> TRY IT: In the entries below, repeat only the lines between those holding "205 New Toronto" and "Freedom Lodge, w", inclusive. Leave pictures out.

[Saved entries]
+ + + + + + +
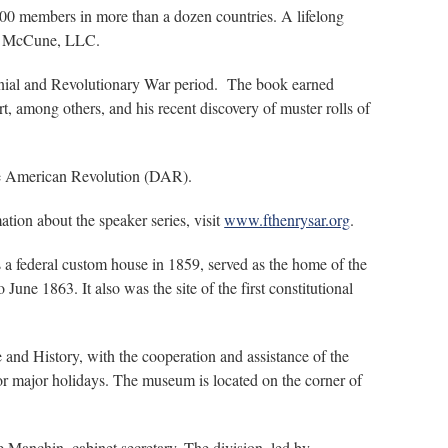
00 members in more than a dozen countries. A lifelong
and McCune, LLC.
olonial and Revolutionary War period. The book earned
, among others, and his recent discovery of muster rolls of
he American Revolution (DAR).
ation about the speaker series, visit
www.fthenrysar.org
.
 a federal custom house in 1859, served as the home of the
une 1863. It also was the site of the first constitutional
and History, with the cooperation and assistance of the
r major holidays. The museum is located on the corner of
 Manchin, cabinet secretary. The division, led by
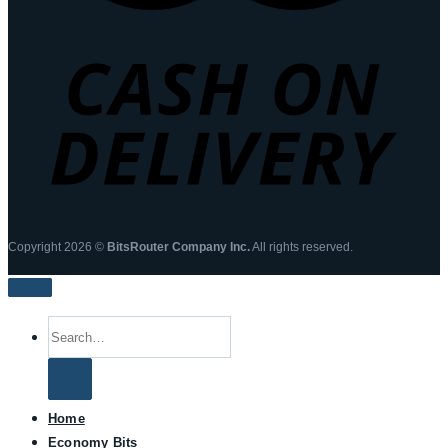
Copyright 2026 ©
BitsRouter Company Inc.
All rights reserved.
Search
for:
Home
Economy Bits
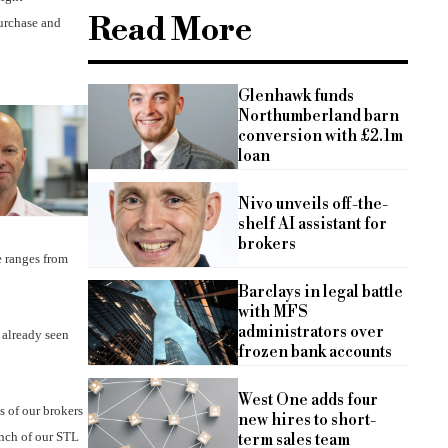
Read More
purchase and
Glenhawk funds
Northumberland barn
conversion with £2.1m
loan
Nivo unveils off-the-
shelf AI assistant for
brokers
e ranges from
Barclays in legal battle
with MFS
administrators over
 already seen
frozen bank accounts
West One adds four
s of our brokers
new hires to short-
unch of our STL
term sales team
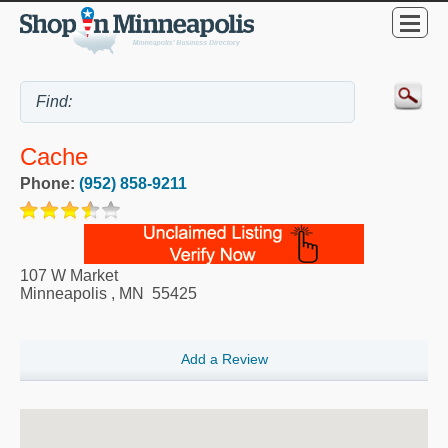
Cache
Phone:
(952) 858-9211
107 W Market
Minneapolis
,
MN
55425
Add a Review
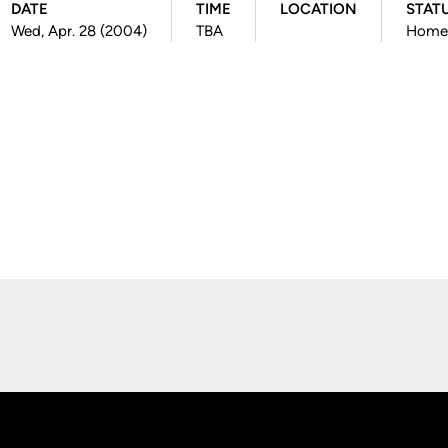
DATE
TIME
LOCATION
STAT
Wed, Apr. 28 (2004)
TBA
Home
Opens in a new window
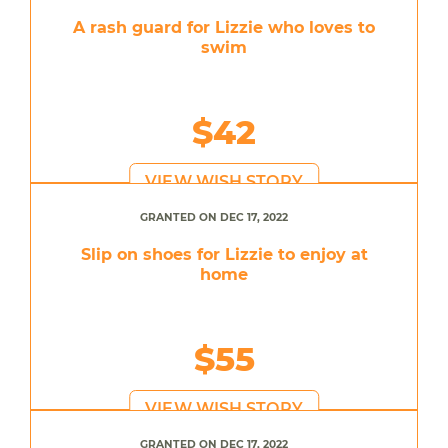
A rash guard for Lizzie who loves to
swim
$42
VIEW WISH STORY
GRANTED ON DEC 17, 2022
Slip on shoes for Lizzie to enjoy at
home
$55
VIEW WISH STORY
GRANTED ON DEC 17, 2022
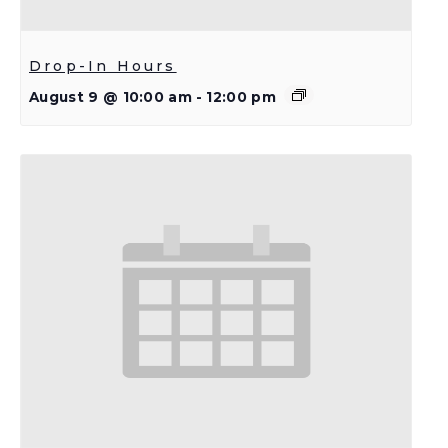
Drop-In Hours
August 9 @ 10:00 am
-
12:00 pm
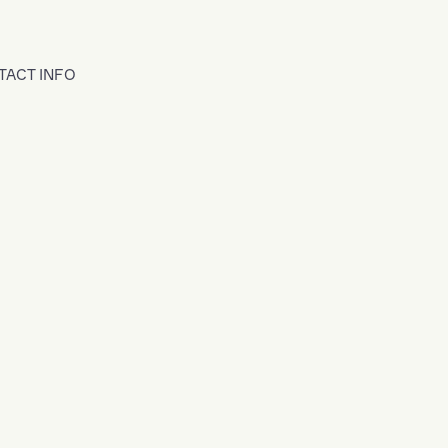
TACT INFO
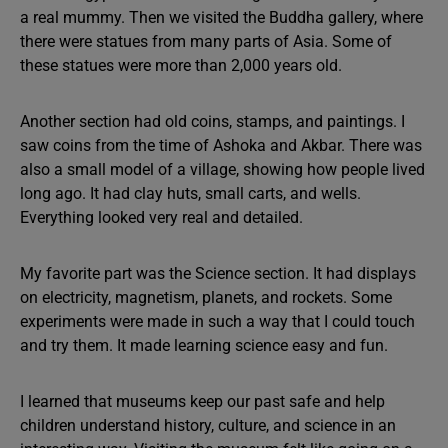
a real mummy. Then we visited the Buddha gallery, where
there were statues from many parts of Asia. Some of
these statues were more than 2,000 years old.
Another section had old coins, stamps, and paintings. I
saw coins from the time of Ashoka and Akbar. There was
also a small model of a village, showing how people lived
long ago. It had clay huts, small carts, and wells.
Everything looked very real and detailed.
My favorite part was the Science section. It had displays
on electricity, magnetism, planets, and rockets. Some
experiments were made in such a way that I could touch
and try them. It made learning science easy and fun.
I learned that museums keep our past safe and help
children understand history, culture, and science in an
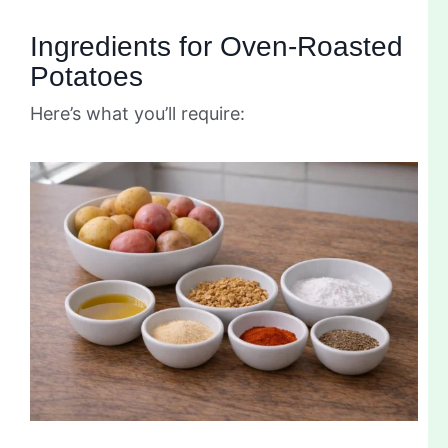
Ingredients for Oven-Roasted
Potatoes
Here’s what you’ll require:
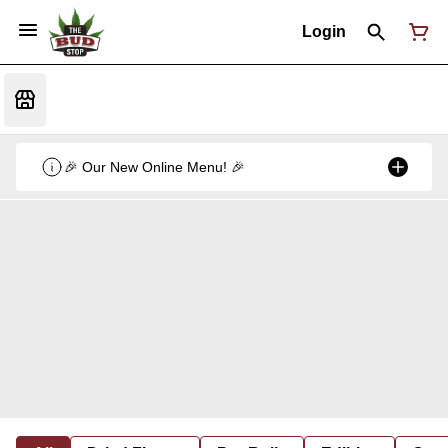
Login
🎉 Our New Online Menu! 🎉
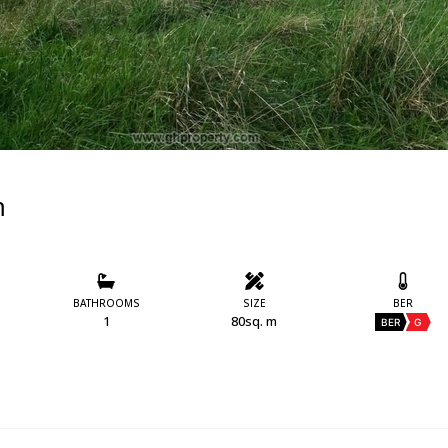
m
BATHROOMS
SIZE
BER
1
80sq. m
BER
G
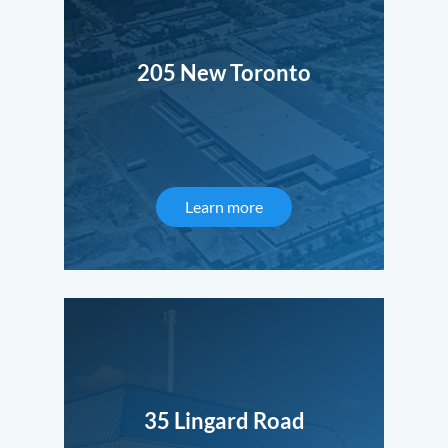
205 New Toronto
Learn more
35 Lingard Road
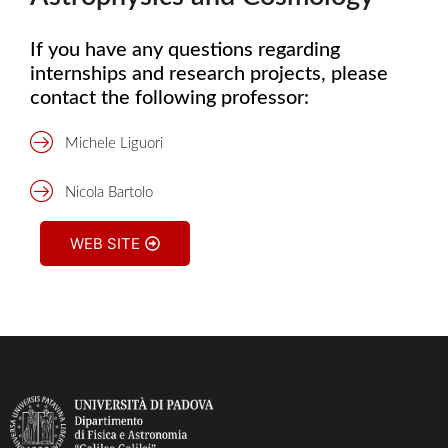
If you have any questions regarding
internships and research projects, please
contact the following professor:
Michele Liguori
Nicola Bartolo
WEB SITE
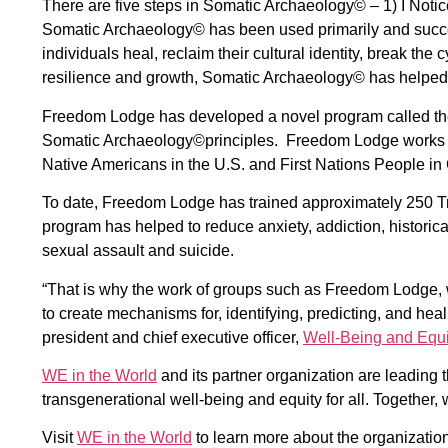
There are five steps in Somatic Archaeology© – 1) I Notice,
Somatic Archaeology© has been used primarily and succe
individuals heal, reclaim their cultural identity, break the
resilience and growth, Somatic Archaeology© has helped
Freedom Lodge has developed a novel program called t
Somatic Archaeology©principles. Freedom Lodge works to 
Native Americans in the U.S. and First Nations People i
To date, Freedom Lodge has trained approximately 250 Tr
program has helped to reduce anxiety, addiction, historica
sexual assault and suicide.
“That is why the work of groups such as Freedom Lodge, w
to create mechanisms for, identifying, predicting, and he
president and chief executive officer,
Well-Being and Equi
WE in the World
and its partner organization are leading 
transgenerational well-being and equity for all. Together,
Visit
WE in the World
to learn more about the organization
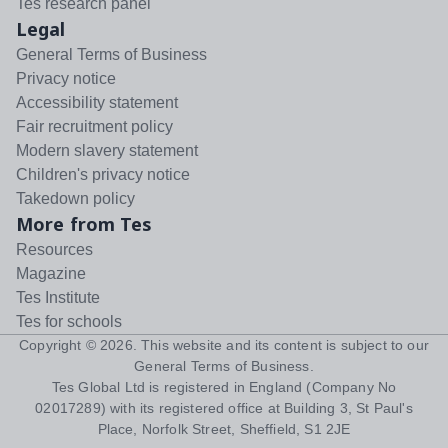
Tes research panel
Legal
General Terms of Business
Privacy notice
Accessibility statement
Fair recruitment policy
Modern slavery statement
Children's privacy notice
Takedown policy
More from Tes
Resources
Magazine
Tes Institute
Tes for schools
Copyright ©
2026
. This website and its content is subject to our
General Terms of Business
.
Tes Global Ltd is registered in England (Company No
02017289) with its registered office at Building 3, St Paul's
Place, Norfolk Street, Sheffield, S1 2JE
+ + + + + + +
> OUTPUT FOR THIS TASK:
205 New Toronto
Learn more
35 Lingard Road
If you have any questions regarding
internships and research projects, please
contact the following professor:
Michele Liguori
Nicola Bartolo
WEB SITE
There are five steps in Somatic Archaeology© – 1) I Notice,
Somatic Archaeology© has been used primarily and succe
individuals heal, reclaim their cultural identity, break the
resilience and growth, Somatic Archaeology© has helped
Freedom Lodge has developed a novel program called t
Somatic Archaeology©principles. Freedom Lodge works to 
Native Americans in the U.S. and First Nations People i
To date, Freedom Lodge has trained approximately 250 Tr
program has helped to reduce anxiety, addiction, historica
sexual assault and suicide.
“That is why the work of groups such as Freedom Lodge, w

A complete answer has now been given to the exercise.